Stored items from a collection
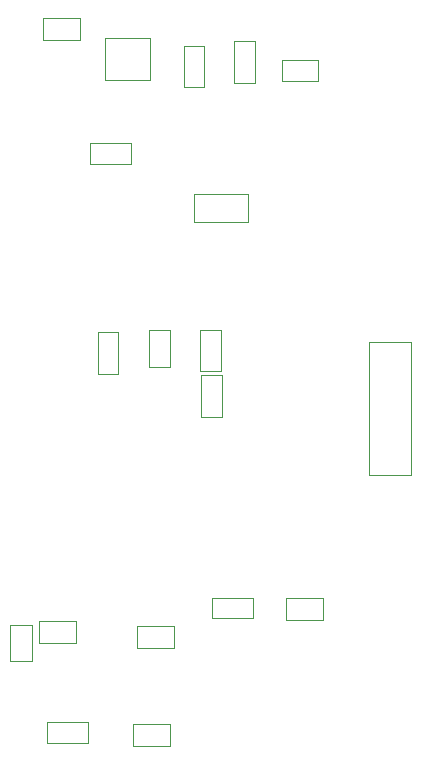
<source format=gbr>
G04 #@! TF.GenerationSoftware,KiCad,Pcbnew,5.1.7-a382d34a8~88~ubuntu18.04.1*
G04 #@! TF.CreationDate,2021-09-05T21:22:39+05:30*
G04 #@! TF.ProjectId,Sensor_PCB_v7,53656e73-6f72-45f5-9043-425f76372e6b,rev?*
G04 #@! TF.SameCoordinates,Original*
G04 #@! TF.FileFunction,Other,User*
%FSLAX46Y46*%
G04 Gerber Fmt 4.6, Leading zero omitted, Abs format (unit mm)*
G04 Created by KiCad (PCBNEW 5.1.7-a382d34a8~88~ubuntu18.04.1) date 2021-09-05 21:22:39*
%MOMM*%
%LPD*%
G01*
G04 APERTURE LIST*
%ADD10C,0.050000*%
G04 APERTURE END LIST*
D10*
X27062000Y-74260000D02*
X27062000Y-71160000D01*
X27062000Y-74260000D02*
X25262000Y-74260000D01*
X25262000Y-71160000D02*
X27062000Y-71160000D01*
X25262000Y-71160000D02*
X25262000Y-74260000D01*
X55611600Y-58449600D02*
X55611600Y-47249600D01*
X55611600Y-47249600D02*
X59211600Y-47249600D01*
X59211600Y-47249600D02*
X59211600Y-58449600D01*
X59211600Y-58449600D02*
X55611600Y-58449600D01*
X45834200Y-68881100D02*
X42334200Y-68881100D01*
X45834200Y-68881100D02*
X45834200Y-70631100D01*
X42334200Y-70631100D02*
X42334200Y-68881100D01*
X42334200Y-70631100D02*
X45834200Y-70631100D01*
X43107500Y-49697600D02*
X43107500Y-46197600D01*
X43107500Y-49697600D02*
X41357500Y-49697600D01*
X41357500Y-46197600D02*
X43107500Y-46197600D01*
X41357500Y-46197600D02*
X41357500Y-49697600D01*
X41426100Y-50055800D02*
X41426100Y-53555800D01*
X41426100Y-50055800D02*
X43176100Y-50055800D01*
X43176100Y-53555800D02*
X41426100Y-53555800D01*
X43176100Y-53555800D02*
X43176100Y-50055800D01*
X32660500Y-46400800D02*
X32660500Y-49900800D01*
X32660500Y-46400800D02*
X34410500Y-46400800D01*
X34410500Y-49900800D02*
X32660500Y-49900800D01*
X34410500Y-49900800D02*
X34410500Y-46400800D01*
X44222800Y-21771200D02*
X44222800Y-25271200D01*
X44222800Y-21771200D02*
X45972800Y-21771200D01*
X45972800Y-25271200D02*
X44222800Y-25271200D01*
X45972800Y-25271200D02*
X45972800Y-21771200D01*
X35506600Y-30415180D02*
X32006600Y-30415180D01*
X35506600Y-30415180D02*
X35506600Y-32165180D01*
X32006600Y-32165180D02*
X32006600Y-30415180D01*
X32006600Y-32165180D02*
X35506600Y-32165180D01*
X41698000Y-25646300D02*
X41698000Y-22146300D01*
X41698000Y-25646300D02*
X39948000Y-25646300D01*
X39948000Y-22146300D02*
X41698000Y-22146300D01*
X39948000Y-22146300D02*
X39948000Y-25646300D01*
X48630200Y-70724600D02*
X51730200Y-70724600D01*
X48630200Y-70724600D02*
X48630200Y-68924600D01*
X51730200Y-68924600D02*
X51730200Y-70724600D01*
X51730200Y-68924600D02*
X48630200Y-68924600D01*
X38763800Y-49319800D02*
X38763800Y-46219800D01*
X38763800Y-49319800D02*
X36963800Y-49319800D01*
X36963800Y-46219800D02*
X38763800Y-46219800D01*
X36963800Y-46219800D02*
X36963800Y-49319800D01*
X28056200Y-21628900D02*
X31156200Y-21628900D01*
X28056200Y-21628900D02*
X28056200Y-19828900D01*
X31156200Y-19828900D02*
X31156200Y-21628900D01*
X31156200Y-19828900D02*
X28056200Y-19828900D01*
X51339100Y-23326500D02*
X48239100Y-23326500D01*
X51339100Y-23326500D02*
X51339100Y-25126500D01*
X48239100Y-25126500D02*
X48239100Y-23326500D01*
X48239100Y-25126500D02*
X51339100Y-25126500D01*
X33253600Y-25076600D02*
X37053600Y-25076600D01*
X37053600Y-25076600D02*
X37053600Y-21476600D01*
X37053600Y-21476600D02*
X33253600Y-21476600D01*
X33253600Y-21476600D02*
X33253600Y-25076600D01*
X45373300Y-34704800D02*
X40773300Y-34704800D01*
X45373300Y-37024800D02*
X40773300Y-37024800D01*
X45373300Y-34704800D02*
X45373300Y-37024800D01*
X40773300Y-34704800D02*
X40773300Y-37024800D01*
X28350800Y-81179600D02*
X31850800Y-81179600D01*
X28350800Y-81179600D02*
X28350800Y-79429600D01*
X31850800Y-79429600D02*
X31850800Y-81179600D01*
X31850800Y-79429600D02*
X28350800Y-79429600D01*
X39114000Y-71307100D02*
X36014000Y-71307100D01*
X39114000Y-71307100D02*
X39114000Y-73107100D01*
X36014000Y-73107100D02*
X36014000Y-71307100D01*
X36014000Y-73107100D02*
X39114000Y-73107100D01*
X27687900Y-72677900D02*
X30787900Y-72677900D01*
X27687900Y-72677900D02*
X27687900Y-70877900D01*
X30787900Y-70877900D02*
X30787900Y-72677900D01*
X30787900Y-70877900D02*
X27687900Y-70877900D01*
X35673700Y-81390100D02*
X38773700Y-81390100D01*
X35673700Y-81390100D02*
X35673700Y-79590100D01*
X38773700Y-79590100D02*
X38773700Y-81390100D01*
X38773700Y-79590100D02*
X35673700Y-79590100D01*
M02*

</source>
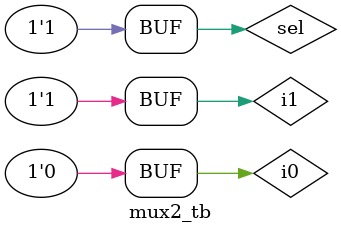
<source format=v>
module mux2_1(input sel,i1,i0,output y);
  assign y=sel?i1:i0;
endmodule
//testbench
module mux2_tb;
  reg i0,i1,sel;
  wire y;
  mux2_1 mux(.i0(i0),.i1(i1),.sel(sel),.y(y));
  initial begin
    $monitor("time:%t i0=%b i1=%b sel=%b y=%b",$time,i0,i1,sel,y);
    $dumpfile("dump.vcd");
    $dumpvars(1);
    i0=0;
    i1=1;
    sel=0;
    #1;
    sel=1;
    #1;
  end
endmodule

</source>
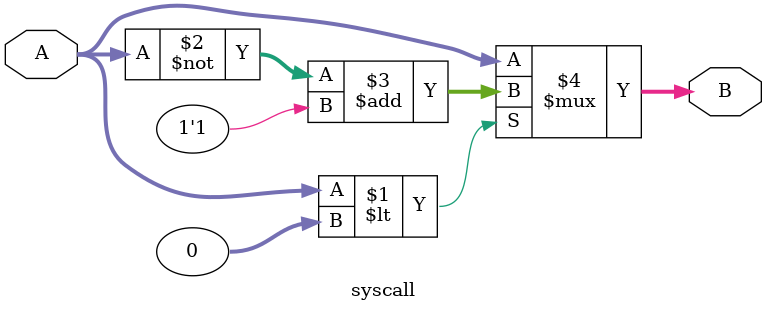
<source format=v>
module syscall (
  input signed [7:0] A,
  output [7:0] B
);
  assign B = (A < 0) ? $unsigned(~A+1'd1) : $unsigned(A) ;

endmodule

</source>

TASK OBJECTIVE
Leave the pictures out. Repeat every entry above exactly.

RESPONSE
<source format=gbr>
G04 #@! TF.GenerationSoftware,KiCad,Pcbnew,5.1.7-a382d34a8~88~ubuntu18.04.1*
G04 #@! TF.CreationDate,2021-09-05T21:22:39+05:30*
G04 #@! TF.ProjectId,Sensor_PCB_v7,53656e73-6f72-45f5-9043-425f76372e6b,rev?*
G04 #@! TF.SameCoordinates,Original*
G04 #@! TF.FileFunction,Other,User*
%FSLAX46Y46*%
G04 Gerber Fmt 4.6, Leading zero omitted, Abs format (unit mm)*
G04 Created by KiCad (PCBNEW 5.1.7-a382d34a8~88~ubuntu18.04.1) date 2021-09-05 21:22:39*
%MOMM*%
%LPD*%
G01*
G04 APERTURE LIST*
%ADD10C,0.050000*%
G04 APERTURE END LIST*
D10*
X27062000Y-74260000D02*
X27062000Y-71160000D01*
X27062000Y-74260000D02*
X25262000Y-74260000D01*
X25262000Y-71160000D02*
X27062000Y-71160000D01*
X25262000Y-71160000D02*
X25262000Y-74260000D01*
X55611600Y-58449600D02*
X55611600Y-47249600D01*
X55611600Y-47249600D02*
X59211600Y-47249600D01*
X59211600Y-47249600D02*
X59211600Y-58449600D01*
X59211600Y-58449600D02*
X55611600Y-58449600D01*
X45834200Y-68881100D02*
X42334200Y-68881100D01*
X45834200Y-68881100D02*
X45834200Y-70631100D01*
X42334200Y-70631100D02*
X42334200Y-68881100D01*
X42334200Y-70631100D02*
X45834200Y-70631100D01*
X43107500Y-49697600D02*
X43107500Y-46197600D01*
X43107500Y-49697600D02*
X41357500Y-49697600D01*
X41357500Y-46197600D02*
X43107500Y-46197600D01*
X41357500Y-46197600D02*
X41357500Y-49697600D01*
X41426100Y-50055800D02*
X41426100Y-53555800D01*
X41426100Y-50055800D02*
X43176100Y-50055800D01*
X43176100Y-53555800D02*
X41426100Y-53555800D01*
X43176100Y-53555800D02*
X43176100Y-50055800D01*
X32660500Y-46400800D02*
X32660500Y-49900800D01*
X32660500Y-46400800D02*
X34410500Y-46400800D01*
X34410500Y-49900800D02*
X32660500Y-49900800D01*
X34410500Y-49900800D02*
X34410500Y-46400800D01*
X44222800Y-21771200D02*
X44222800Y-25271200D01*
X44222800Y-21771200D02*
X45972800Y-21771200D01*
X45972800Y-25271200D02*
X44222800Y-25271200D01*
X45972800Y-25271200D02*
X45972800Y-21771200D01*
X35506600Y-30415180D02*
X32006600Y-30415180D01*
X35506600Y-30415180D02*
X35506600Y-32165180D01*
X32006600Y-32165180D02*
X32006600Y-30415180D01*
X32006600Y-32165180D02*
X35506600Y-32165180D01*
X41698000Y-25646300D02*
X41698000Y-22146300D01*
X41698000Y-25646300D02*
X39948000Y-25646300D01*
X39948000Y-22146300D02*
X41698000Y-22146300D01*
X39948000Y-22146300D02*
X39948000Y-25646300D01*
X48630200Y-70724600D02*
X51730200Y-70724600D01*
X48630200Y-70724600D02*
X48630200Y-68924600D01*
X51730200Y-68924600D02*
X51730200Y-70724600D01*
X51730200Y-68924600D02*
X48630200Y-68924600D01*
X38763800Y-49319800D02*
X38763800Y-46219800D01*
X38763800Y-49319800D02*
X36963800Y-49319800D01*
X36963800Y-46219800D02*
X38763800Y-46219800D01*
X36963800Y-46219800D02*
X36963800Y-49319800D01*
X28056200Y-21628900D02*
X31156200Y-21628900D01*
X28056200Y-21628900D02*
X28056200Y-19828900D01*
X31156200Y-19828900D02*
X31156200Y-21628900D01*
X31156200Y-19828900D02*
X28056200Y-19828900D01*
X51339100Y-23326500D02*
X48239100Y-23326500D01*
X51339100Y-23326500D02*
X51339100Y-25126500D01*
X48239100Y-25126500D02*
X48239100Y-23326500D01*
X48239100Y-25126500D02*
X51339100Y-25126500D01*
X33253600Y-25076600D02*
X37053600Y-25076600D01*
X37053600Y-25076600D02*
X37053600Y-21476600D01*
X37053600Y-21476600D02*
X33253600Y-21476600D01*
X33253600Y-21476600D02*
X33253600Y-25076600D01*
X45373300Y-34704800D02*
X40773300Y-34704800D01*
X45373300Y-37024800D02*
X40773300Y-37024800D01*
X45373300Y-34704800D02*
X45373300Y-37024800D01*
X40773300Y-34704800D02*
X40773300Y-37024800D01*
X28350800Y-81179600D02*
X31850800Y-81179600D01*
X28350800Y-81179600D02*
X28350800Y-79429600D01*
X31850800Y-79429600D02*
X31850800Y-81179600D01*
X31850800Y-79429600D02*
X28350800Y-79429600D01*
X39114000Y-71307100D02*
X36014000Y-71307100D01*
X39114000Y-71307100D02*
X39114000Y-73107100D01*
X36014000Y-73107100D02*
X36014000Y-71307100D01*
X36014000Y-73107100D02*
X39114000Y-73107100D01*
X27687900Y-72677900D02*
X30787900Y-72677900D01*
X27687900Y-72677900D02*
X27687900Y-70877900D01*
X30787900Y-70877900D02*
X30787900Y-72677900D01*
X30787900Y-70877900D02*
X27687900Y-70877900D01*
X35673700Y-81390100D02*
X38773700Y-81390100D01*
X35673700Y-81390100D02*
X35673700Y-79590100D01*
X38773700Y-79590100D02*
X38773700Y-81390100D01*
X38773700Y-79590100D02*
X35673700Y-79590100D01*
M02*

</source>
<source format=v>
module mux2_1(input sel,i1,i0,output y);
  assign y=sel?i1:i0;
endmodule
//testbench
module mux2_tb;
  reg i0,i1,sel;
  wire y;
  mux2_1 mux(.i0(i0),.i1(i1),.sel(sel),.y(y));
  initial begin
    $monitor("time:%t i0=%b i1=%b sel=%b y=%b",$time,i0,i1,sel,y);
    $dumpfile("dump.vcd");
    $dumpvars(1);
    i0=0;
    i1=1;
    sel=0;
    #1;
    sel=1;
    #1;
  end
endmodule

</source>
<source format=v>
module syscall (
  input signed [7:0] A,
  output [7:0] B
);
  assign B = (A < 0) ? $unsigned(~A+1'd1) : $unsigned(A) ;

endmodule

</source>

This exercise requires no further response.